WHAT YOU WILL DO: Exactly how many lines in this data contain the word "Penal"? Only the number should be given.

___ PROVIDED INFORMATION ___

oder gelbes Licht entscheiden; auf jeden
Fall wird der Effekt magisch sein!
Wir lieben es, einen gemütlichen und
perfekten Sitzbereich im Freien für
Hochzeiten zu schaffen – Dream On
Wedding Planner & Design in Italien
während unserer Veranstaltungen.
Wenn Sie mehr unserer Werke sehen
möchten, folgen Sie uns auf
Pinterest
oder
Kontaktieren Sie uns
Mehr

___
___ PROVIDED INFORMATION ___

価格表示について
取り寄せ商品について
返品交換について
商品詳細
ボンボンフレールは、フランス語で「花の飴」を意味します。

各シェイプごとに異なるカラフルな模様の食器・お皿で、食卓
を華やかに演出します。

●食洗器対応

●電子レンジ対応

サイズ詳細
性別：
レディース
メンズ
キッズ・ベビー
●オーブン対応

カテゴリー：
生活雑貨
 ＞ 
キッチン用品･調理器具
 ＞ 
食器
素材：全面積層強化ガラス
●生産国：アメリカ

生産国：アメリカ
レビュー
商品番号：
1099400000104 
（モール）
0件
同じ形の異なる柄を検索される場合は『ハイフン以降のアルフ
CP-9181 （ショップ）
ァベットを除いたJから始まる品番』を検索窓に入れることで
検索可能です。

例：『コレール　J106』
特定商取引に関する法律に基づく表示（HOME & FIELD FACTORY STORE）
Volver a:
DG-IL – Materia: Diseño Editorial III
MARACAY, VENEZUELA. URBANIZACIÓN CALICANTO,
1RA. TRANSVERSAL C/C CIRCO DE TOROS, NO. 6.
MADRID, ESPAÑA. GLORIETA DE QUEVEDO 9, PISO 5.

___
___ PROVIDED INFORMATION ___

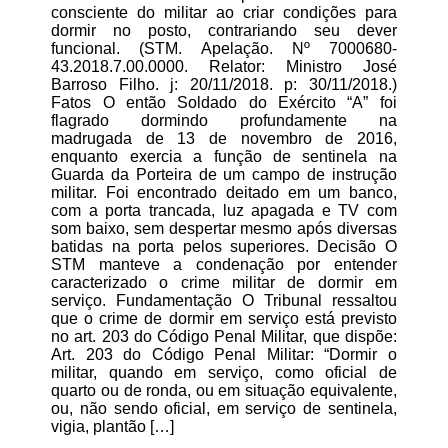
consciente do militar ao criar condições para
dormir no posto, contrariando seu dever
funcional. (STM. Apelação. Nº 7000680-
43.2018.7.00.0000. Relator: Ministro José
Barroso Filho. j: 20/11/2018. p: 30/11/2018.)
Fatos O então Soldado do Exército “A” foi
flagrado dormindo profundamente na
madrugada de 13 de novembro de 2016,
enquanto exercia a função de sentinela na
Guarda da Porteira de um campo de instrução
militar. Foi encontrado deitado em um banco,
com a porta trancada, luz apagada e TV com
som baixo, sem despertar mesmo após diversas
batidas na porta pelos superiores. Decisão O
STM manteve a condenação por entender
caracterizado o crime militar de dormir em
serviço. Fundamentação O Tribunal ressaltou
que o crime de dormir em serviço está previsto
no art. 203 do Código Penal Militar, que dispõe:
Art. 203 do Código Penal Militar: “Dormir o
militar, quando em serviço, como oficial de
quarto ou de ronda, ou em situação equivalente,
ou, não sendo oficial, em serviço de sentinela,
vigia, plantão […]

___

SOLUTION TO THIS PROBLEM: 2